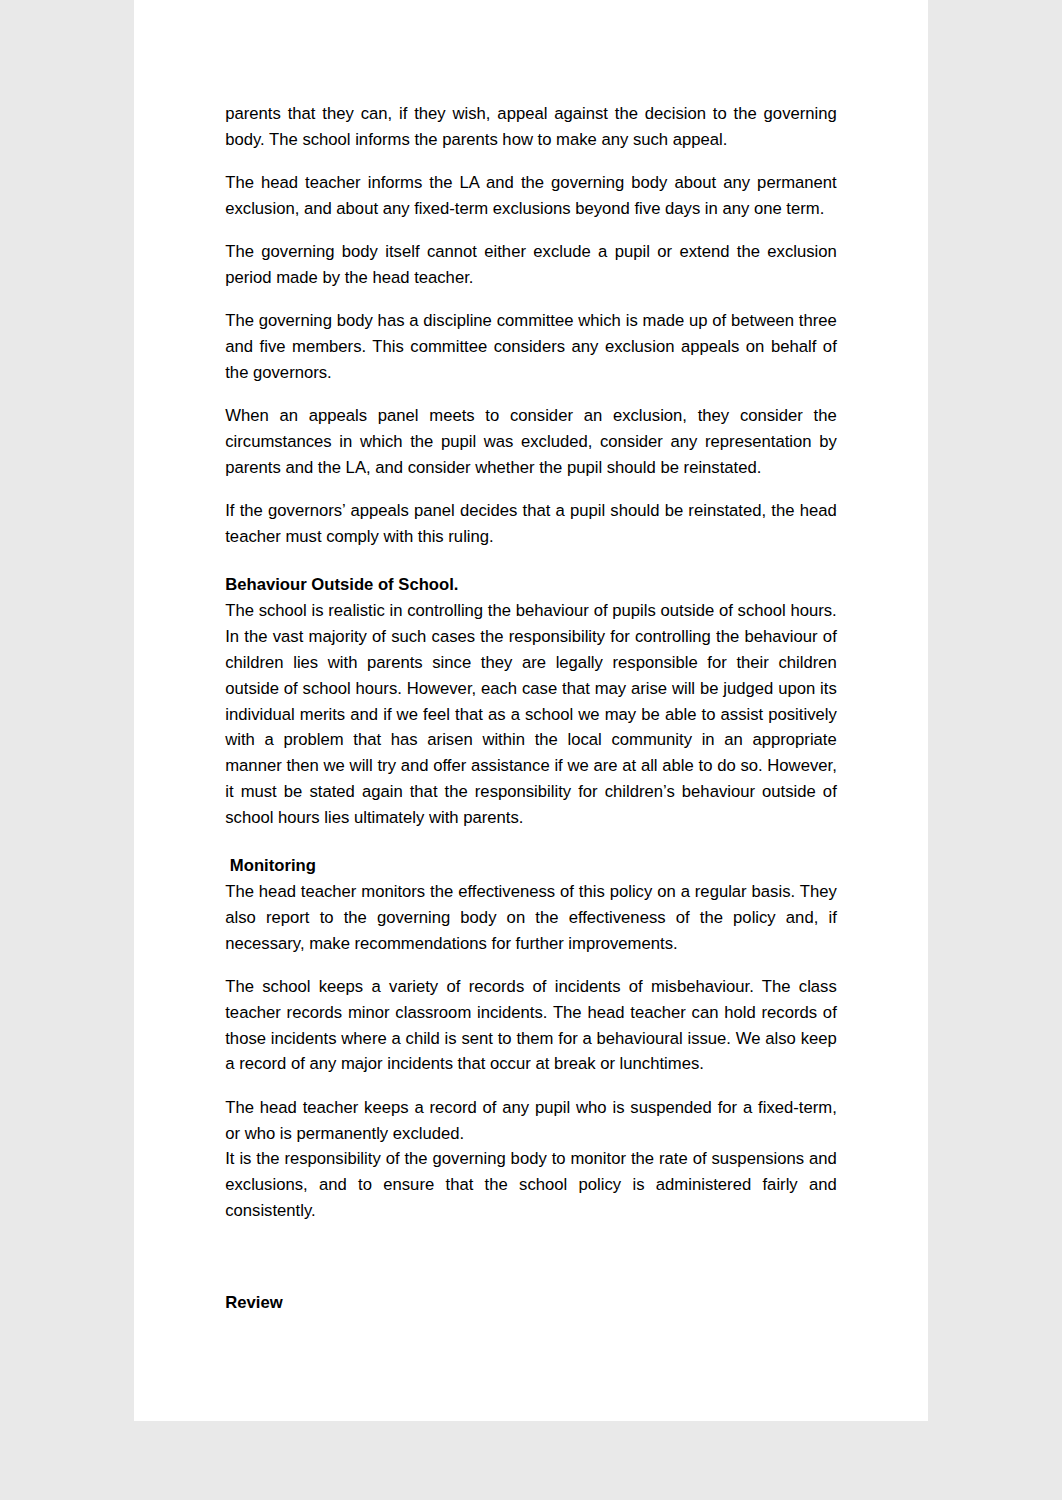parents that they can, if they wish, appeal against the decision to the governing body. The school informs the parents how to make any such appeal.
The head teacher informs the LA and the governing body about any permanent exclusion, and about any fixed-term exclusions beyond five days in any one term.
The governing body itself cannot either exclude a pupil or extend the exclusion period made by the head teacher.
The governing body has a discipline committee which is made up of between three and five members. This committee considers any exclusion appeals on behalf of the governors.
When an appeals panel meets to consider an exclusion, they consider the circumstances in which the pupil was excluded, consider any representation by parents and the LA, and consider whether the pupil should be reinstated.
If the governors’ appeals panel decides that a pupil should be reinstated, the head teacher must comply with this ruling.
Behaviour Outside of School.
The school is realistic in controlling the behaviour of pupils outside of school hours. In the vast majority of such cases the responsibility for controlling the behaviour of children lies with parents since they are legally responsible for their children outside of school hours. However, each case that may arise will be judged upon its individual merits and if we feel that as a school we may be able to assist positively with a problem that has arisen within the local community in an appropriate manner then we will try and offer assistance if we are at all able to do so. However, it must be stated again that the responsibility for children’s behaviour outside of school hours lies ultimately with parents.
Monitoring
The head teacher monitors the effectiveness of this policy on a regular basis. They also report to the governing body on the effectiveness of the policy and, if necessary, make recommendations for further improvements.
The school keeps a variety of records of incidents of misbehaviour. The class teacher records minor classroom incidents. The head teacher can hold records of those incidents where a child is sent to them for a behavioural issue. We also keep a record of any major incidents that occur at break or lunchtimes.
The head teacher keeps a record of any pupil who is suspended for a fixed-term, or who is permanently excluded.
It is the responsibility of the governing body to monitor the rate of suspensions and exclusions, and to ensure that the school policy is administered fairly and consistently.
Review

WHAT THIS TASK INVOLVES: For every entry, return its exact wording and leave out any image.

ANSWER:
parents that they can, if they wish, appeal against the decision to the governing body. The school informs the parents how to make any such appeal.
The head teacher informs the LA and the governing body about any permanent exclusion, and about any fixed-term exclusions beyond five days in any one term.
The governing body itself cannot either exclude a pupil or extend the exclusion period made by the head teacher.
The governing body has a discipline committee which is made up of between three and five members. This committee considers any exclusion appeals on behalf of the governors.
When an appeals panel meets to consider an exclusion, they consider the circumstances in which the pupil was excluded, consider any representation by parents and the LA, and consider whether the pupil should be reinstated.
If the governors’ appeals panel decides that a pupil should be reinstated, the head teacher must comply with this ruling.
Behaviour Outside of School.
The school is realistic in controlling the behaviour of pupils outside of school hours. In the vast majority of such cases the responsibility for controlling the behaviour of children lies with parents since they are legally responsible for their children outside of school hours. However, each case that may arise will be judged upon its individual merits and if we feel that as a school we may be able to assist positively with a problem that has arisen within the local community in an appropriate manner then we will try and offer assistance if we are at all able to do so. However, it must be stated again that the responsibility for children’s behaviour outside of school hours lies ultimately with parents.
Monitoring
The head teacher monitors the effectiveness of this policy on a regular basis. They also report to the governing body on the effectiveness of the policy and, if necessary, make recommendations for further improvements.
The school keeps a variety of records of incidents of misbehaviour. The class teacher records minor classroom incidents. The head teacher can hold records of those incidents where a child is sent to them for a behavioural issue. We also keep a record of any major incidents that occur at break or lunchtimes.
The head teacher keeps a record of any pupil who is suspended for a fixed-term, or who is permanently excluded.
It is the responsibility of the governing body to monitor the rate of suspensions and exclusions, and to ensure that the school policy is administered fairly and consistently.
Review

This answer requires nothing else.